In a Senate hearing last fall, American Airlines CEO Doug Parker and Southwest CEO Gary Kelly argued that airliners provide an indoor environment as sanitized as a hospital operating room. The planes, they pointed out, are equipped with high-grade HEPA filters and regularly exchange cabin air with fresh air from outside.
WND reported earlier this week a study comparing data between counties in Kansas found that those that mandated masks for COVID-19 had a higher rate of death than those that did not.
COVID-19 data collected by the New York Times shows that the mandates had no impact on case rates. The Manhattan Institute’s City Journal published a graph based on that data comparing the cases in the 11 states that never mandated masks with the 39 that did.
White House coronavirus adviser Dr. Anthony Fauci, in fact, told then Health and Human Services Secretary Sylvia Burwell in a February 2020 email that he didn’t recommend universal masking, arguing masks “are really for infected people to prevent them from spreading infection to people who are not infected rather than protecting uninfected people from acquiring infection.” Similarly, Fauci spoke out against universal masking amid a pandemic in a “60 Minutes” interview one month later.
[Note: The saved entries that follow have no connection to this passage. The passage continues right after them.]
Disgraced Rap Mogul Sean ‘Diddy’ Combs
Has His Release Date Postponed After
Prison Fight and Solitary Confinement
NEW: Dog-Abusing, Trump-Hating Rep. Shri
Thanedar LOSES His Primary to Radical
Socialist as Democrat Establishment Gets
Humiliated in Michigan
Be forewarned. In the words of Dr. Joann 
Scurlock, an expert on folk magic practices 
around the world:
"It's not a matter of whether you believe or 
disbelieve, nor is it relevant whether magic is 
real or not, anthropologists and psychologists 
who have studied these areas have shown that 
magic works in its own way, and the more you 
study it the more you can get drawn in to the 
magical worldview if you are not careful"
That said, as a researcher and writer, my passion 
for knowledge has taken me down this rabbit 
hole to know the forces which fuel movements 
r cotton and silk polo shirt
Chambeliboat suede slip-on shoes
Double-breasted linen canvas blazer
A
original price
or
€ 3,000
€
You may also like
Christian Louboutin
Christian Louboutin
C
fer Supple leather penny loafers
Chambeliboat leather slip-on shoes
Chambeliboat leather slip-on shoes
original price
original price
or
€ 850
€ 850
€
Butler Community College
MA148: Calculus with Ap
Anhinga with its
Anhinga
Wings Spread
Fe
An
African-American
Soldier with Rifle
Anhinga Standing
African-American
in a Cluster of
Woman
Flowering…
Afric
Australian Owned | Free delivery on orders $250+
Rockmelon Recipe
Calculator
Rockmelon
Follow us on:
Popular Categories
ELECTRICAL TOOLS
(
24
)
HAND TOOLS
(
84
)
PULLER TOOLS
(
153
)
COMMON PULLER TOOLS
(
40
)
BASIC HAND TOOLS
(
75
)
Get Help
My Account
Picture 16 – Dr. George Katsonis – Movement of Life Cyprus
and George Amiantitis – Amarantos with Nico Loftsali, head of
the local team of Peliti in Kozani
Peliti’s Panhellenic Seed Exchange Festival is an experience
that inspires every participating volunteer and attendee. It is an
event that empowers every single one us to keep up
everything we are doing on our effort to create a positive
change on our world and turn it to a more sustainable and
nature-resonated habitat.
He warned of “unintended consequences,” saying there’s “no reason to be walking around with a mask” in “the middle of an outbreak.”
Fauci later said he told Americans they didn’t need to wear a mask because he wanted to ensure there was enough supply for frontline workers.
However, at the time of his interview, the executive director of the World Health Organization health emergencies program, Dr. Mike Ryan, said there was “no specific evidence to suggest that the wearing of masks by the mass population has any potential benefit.”
“In fact, there’s some evidence to suggest the opposite in the misuse of wearing a mask properly or fitting it properly,” he said.
The WHO at the time recommended people not wear face masks unless they are sick with COVID-19 or caring for someone who is sick.
In March 2020, the CDC also said masks “are usually not recommended” in “non-health care settings.”